Marjory Stoneman Douglas High School — Florida

"Remember why we are walking out," Stoneman Douglas freshman Lauren Hogg tweeted on Wednesday. "We are walking out for my friends that passed, all children that have been taken because of gun violence. We are walking out for the empty desks in my classes, and the unsaid goodbyes. This epidemic of School shootings must stop."

Teaneck High School — New Jersey

“We’re tired of our representatives who aren’t paying attention to the young voices,” Melanie Cruz, a senior at Teaneck High, told NorthJersey.com. “We hope to send a message on a local, state and national level about how upset we are and how our leaders need to do more to end gun violence.”

Dulaney High School — Maryland

Capitol Hill — Washington D.C.

One of the larger demonstrations on Wednesday saw students walk from the White House to Congress' door step, on Capitol Hill.
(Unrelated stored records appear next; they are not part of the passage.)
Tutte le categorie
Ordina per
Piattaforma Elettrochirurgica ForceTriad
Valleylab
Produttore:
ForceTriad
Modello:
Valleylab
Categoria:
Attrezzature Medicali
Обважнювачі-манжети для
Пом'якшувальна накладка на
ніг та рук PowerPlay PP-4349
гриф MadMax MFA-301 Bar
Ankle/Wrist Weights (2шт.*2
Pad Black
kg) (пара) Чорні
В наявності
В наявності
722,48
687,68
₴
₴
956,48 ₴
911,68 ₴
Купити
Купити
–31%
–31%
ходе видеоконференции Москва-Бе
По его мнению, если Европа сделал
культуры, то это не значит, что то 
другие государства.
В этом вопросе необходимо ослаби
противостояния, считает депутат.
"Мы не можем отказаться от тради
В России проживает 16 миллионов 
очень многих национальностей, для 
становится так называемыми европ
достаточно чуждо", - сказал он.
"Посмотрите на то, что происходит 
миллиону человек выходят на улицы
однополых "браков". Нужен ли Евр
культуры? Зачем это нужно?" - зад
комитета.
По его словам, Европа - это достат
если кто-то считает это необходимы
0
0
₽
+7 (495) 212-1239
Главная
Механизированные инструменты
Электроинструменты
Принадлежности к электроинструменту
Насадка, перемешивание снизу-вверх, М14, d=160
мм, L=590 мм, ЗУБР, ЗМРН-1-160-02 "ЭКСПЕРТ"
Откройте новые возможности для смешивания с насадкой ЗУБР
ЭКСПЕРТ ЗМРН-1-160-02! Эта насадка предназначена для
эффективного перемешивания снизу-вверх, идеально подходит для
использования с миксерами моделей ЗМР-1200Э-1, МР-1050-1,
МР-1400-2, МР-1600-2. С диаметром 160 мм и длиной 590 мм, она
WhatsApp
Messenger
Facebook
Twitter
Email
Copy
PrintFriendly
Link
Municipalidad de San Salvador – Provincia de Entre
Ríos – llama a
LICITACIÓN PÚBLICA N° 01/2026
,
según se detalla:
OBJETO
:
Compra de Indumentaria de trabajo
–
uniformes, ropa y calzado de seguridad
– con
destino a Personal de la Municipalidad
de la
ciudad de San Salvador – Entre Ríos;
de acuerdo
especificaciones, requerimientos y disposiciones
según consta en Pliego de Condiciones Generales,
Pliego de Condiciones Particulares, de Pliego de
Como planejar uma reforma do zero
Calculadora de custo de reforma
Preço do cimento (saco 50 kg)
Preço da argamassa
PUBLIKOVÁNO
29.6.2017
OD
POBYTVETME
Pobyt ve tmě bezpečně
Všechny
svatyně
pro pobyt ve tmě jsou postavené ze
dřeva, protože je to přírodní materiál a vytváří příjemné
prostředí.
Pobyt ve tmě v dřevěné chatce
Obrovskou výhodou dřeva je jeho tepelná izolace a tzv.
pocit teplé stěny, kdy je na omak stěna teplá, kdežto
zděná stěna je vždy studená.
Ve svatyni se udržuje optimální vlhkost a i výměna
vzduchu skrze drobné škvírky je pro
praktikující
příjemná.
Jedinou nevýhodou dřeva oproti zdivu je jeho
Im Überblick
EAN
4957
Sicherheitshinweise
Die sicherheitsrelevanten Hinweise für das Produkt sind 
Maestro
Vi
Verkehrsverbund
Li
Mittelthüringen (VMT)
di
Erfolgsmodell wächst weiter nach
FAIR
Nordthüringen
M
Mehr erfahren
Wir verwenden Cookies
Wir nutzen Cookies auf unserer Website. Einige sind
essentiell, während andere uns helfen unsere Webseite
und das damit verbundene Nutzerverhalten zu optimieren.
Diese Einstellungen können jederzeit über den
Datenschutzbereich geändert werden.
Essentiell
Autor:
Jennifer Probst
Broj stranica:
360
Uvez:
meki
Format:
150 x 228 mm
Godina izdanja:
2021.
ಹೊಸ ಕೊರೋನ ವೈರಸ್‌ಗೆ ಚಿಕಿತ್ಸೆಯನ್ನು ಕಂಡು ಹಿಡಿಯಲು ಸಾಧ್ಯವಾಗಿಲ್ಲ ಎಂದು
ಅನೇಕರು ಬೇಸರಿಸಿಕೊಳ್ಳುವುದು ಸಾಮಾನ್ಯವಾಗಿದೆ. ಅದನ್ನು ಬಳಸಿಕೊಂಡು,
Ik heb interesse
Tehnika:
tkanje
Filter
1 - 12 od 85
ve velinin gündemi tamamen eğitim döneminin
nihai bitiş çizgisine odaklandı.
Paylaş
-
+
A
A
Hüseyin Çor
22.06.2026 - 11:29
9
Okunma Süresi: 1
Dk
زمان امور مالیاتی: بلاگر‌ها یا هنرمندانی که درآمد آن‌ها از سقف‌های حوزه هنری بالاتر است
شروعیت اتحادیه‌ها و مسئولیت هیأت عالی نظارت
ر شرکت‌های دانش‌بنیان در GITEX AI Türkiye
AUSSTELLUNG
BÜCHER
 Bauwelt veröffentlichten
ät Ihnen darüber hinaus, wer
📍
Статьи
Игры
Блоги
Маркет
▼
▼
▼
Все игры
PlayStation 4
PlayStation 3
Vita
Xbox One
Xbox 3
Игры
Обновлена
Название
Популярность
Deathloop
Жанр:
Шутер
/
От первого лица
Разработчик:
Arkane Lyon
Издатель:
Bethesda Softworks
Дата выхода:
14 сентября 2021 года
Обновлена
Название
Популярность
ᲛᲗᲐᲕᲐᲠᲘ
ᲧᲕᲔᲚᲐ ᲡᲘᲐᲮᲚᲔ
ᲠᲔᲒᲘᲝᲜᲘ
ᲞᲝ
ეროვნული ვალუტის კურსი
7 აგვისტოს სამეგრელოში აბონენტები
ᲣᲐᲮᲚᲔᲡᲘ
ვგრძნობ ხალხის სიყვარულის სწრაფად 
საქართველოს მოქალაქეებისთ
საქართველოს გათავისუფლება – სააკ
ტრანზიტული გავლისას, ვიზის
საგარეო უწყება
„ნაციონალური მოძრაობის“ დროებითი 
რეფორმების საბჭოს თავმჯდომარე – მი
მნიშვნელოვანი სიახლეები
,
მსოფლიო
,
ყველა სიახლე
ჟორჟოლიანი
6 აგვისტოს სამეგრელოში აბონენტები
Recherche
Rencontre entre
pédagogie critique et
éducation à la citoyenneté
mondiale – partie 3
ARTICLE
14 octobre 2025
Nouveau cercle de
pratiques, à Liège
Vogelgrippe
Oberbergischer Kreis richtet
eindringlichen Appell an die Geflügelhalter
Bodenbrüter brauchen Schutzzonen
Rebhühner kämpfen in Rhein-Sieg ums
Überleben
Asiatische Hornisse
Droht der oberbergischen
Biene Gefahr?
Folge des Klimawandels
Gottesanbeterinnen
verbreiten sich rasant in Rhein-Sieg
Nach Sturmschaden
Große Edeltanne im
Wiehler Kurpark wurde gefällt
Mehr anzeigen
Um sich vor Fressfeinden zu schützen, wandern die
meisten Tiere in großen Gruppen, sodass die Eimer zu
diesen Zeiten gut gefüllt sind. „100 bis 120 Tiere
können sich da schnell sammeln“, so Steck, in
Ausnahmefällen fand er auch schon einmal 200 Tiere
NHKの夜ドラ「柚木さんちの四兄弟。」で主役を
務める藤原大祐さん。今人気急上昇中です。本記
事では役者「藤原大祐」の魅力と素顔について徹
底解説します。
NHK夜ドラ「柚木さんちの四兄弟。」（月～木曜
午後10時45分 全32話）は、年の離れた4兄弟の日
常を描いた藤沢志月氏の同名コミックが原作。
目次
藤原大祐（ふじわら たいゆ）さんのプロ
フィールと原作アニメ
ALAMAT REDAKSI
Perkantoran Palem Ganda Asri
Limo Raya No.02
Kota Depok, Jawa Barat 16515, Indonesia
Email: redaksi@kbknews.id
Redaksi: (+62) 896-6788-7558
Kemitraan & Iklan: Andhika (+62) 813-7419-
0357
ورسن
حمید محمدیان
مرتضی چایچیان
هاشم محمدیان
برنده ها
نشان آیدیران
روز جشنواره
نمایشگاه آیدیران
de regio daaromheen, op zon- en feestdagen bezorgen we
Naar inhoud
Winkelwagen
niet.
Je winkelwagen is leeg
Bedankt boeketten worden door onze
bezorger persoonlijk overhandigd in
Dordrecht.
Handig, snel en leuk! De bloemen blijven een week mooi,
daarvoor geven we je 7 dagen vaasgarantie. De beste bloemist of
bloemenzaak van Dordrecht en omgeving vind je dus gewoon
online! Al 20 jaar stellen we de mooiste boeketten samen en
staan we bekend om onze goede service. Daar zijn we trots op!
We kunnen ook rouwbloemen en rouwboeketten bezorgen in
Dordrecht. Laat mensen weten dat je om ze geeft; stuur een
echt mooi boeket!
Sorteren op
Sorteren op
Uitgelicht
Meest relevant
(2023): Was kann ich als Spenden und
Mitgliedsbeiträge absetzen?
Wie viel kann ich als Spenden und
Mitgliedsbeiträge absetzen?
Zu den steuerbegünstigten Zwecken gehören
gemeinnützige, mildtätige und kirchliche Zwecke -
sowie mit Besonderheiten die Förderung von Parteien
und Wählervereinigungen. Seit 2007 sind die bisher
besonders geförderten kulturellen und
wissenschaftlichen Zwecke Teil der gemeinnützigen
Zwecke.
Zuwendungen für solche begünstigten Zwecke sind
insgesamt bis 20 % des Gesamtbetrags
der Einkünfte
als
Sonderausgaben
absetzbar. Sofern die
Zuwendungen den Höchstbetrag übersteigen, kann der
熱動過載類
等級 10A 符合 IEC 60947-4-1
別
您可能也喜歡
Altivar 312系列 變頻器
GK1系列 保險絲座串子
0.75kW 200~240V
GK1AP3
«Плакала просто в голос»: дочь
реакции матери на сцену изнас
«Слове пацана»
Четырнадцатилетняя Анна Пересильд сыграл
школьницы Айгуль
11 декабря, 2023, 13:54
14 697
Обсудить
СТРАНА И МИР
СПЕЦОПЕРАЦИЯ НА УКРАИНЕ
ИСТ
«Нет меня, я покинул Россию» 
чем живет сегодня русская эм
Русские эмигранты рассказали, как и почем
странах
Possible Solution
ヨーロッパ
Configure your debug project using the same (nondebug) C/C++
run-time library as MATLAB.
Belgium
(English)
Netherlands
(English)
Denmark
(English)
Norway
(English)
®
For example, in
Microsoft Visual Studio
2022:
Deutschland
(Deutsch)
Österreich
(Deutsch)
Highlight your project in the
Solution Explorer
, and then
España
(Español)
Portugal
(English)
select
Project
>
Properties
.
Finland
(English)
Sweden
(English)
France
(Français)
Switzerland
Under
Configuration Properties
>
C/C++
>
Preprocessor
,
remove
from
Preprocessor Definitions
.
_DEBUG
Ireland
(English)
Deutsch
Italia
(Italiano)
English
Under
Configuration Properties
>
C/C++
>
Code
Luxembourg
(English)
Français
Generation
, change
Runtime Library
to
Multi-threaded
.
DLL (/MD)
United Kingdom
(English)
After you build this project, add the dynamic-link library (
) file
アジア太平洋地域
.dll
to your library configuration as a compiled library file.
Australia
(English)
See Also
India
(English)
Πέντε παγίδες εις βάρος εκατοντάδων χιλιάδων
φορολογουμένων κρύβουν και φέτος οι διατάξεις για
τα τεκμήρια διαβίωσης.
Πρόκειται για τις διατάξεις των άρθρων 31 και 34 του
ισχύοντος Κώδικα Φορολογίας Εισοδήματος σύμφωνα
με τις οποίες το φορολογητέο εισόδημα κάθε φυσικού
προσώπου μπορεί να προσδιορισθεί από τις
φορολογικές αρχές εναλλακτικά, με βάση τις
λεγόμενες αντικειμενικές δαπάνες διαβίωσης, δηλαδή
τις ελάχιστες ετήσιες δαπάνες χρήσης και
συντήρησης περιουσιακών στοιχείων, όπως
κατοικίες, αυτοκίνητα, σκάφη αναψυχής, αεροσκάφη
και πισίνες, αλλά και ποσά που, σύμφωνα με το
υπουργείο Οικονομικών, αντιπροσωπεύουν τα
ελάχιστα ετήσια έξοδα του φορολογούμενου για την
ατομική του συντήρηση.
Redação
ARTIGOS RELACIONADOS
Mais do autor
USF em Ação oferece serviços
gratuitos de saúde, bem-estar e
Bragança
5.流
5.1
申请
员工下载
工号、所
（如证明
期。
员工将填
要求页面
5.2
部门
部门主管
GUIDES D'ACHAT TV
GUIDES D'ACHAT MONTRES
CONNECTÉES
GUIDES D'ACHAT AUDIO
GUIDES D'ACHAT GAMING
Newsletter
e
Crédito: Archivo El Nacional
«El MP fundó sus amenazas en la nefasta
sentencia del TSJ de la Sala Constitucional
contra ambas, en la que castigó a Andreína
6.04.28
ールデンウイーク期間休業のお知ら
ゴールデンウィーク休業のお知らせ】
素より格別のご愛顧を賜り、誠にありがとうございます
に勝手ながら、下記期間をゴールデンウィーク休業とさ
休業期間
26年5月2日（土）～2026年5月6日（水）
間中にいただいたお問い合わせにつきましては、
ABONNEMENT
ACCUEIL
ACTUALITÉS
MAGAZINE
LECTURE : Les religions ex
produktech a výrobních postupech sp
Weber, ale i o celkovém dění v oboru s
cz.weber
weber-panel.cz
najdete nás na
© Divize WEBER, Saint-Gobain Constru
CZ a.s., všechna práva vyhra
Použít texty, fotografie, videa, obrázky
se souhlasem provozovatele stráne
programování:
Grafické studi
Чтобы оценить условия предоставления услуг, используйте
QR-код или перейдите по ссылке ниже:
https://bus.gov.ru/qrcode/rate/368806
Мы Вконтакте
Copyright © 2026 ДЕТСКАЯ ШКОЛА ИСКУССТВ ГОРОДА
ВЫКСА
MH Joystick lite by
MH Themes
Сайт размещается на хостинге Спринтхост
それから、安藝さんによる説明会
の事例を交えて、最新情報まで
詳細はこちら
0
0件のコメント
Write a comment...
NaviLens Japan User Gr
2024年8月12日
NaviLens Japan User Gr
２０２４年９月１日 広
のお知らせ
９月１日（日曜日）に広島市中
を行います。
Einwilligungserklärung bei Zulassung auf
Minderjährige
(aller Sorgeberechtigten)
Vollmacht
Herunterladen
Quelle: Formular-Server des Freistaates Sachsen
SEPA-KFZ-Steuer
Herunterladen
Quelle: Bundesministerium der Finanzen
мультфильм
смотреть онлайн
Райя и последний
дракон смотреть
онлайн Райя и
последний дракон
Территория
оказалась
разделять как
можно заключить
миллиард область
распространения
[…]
There, House Minority Leader Nancy Pelosi (D-CA), along with other Democrats, spoke before the crowd.

Herron High School — Indianapolis

The American School — London

The National School Walkout also had an international presence, with students at The American School in London honoring the 17 victims of the Parkland shooting, per ABC News.

"Although we are not directly affected in the UK, a number of us are American and have many connections to the U.S," student Izzy Harris told ABC.

Yorktown High School — Virginia

Columbine High School — Colorado

In Colorado, students and parents demonstrated at the site of significant mass shooting that came before the turn of the century: the massacre at Columbine High School. There, parents of victims of the massacre planned to join students who were walking out at part of the national movement.

One student said he and others were demonstrating because they could relate to the teens who became victims in Parkland, Florida.

“We saw people in classrooms just like ours, wearing clothes just like ours, they looked like they could have been any one of us at any of our schools,” 15-year-old student Sam Craig told The New York Times, ahead of the protest. “And seeing them lying in pools of blood was really powerful for us.”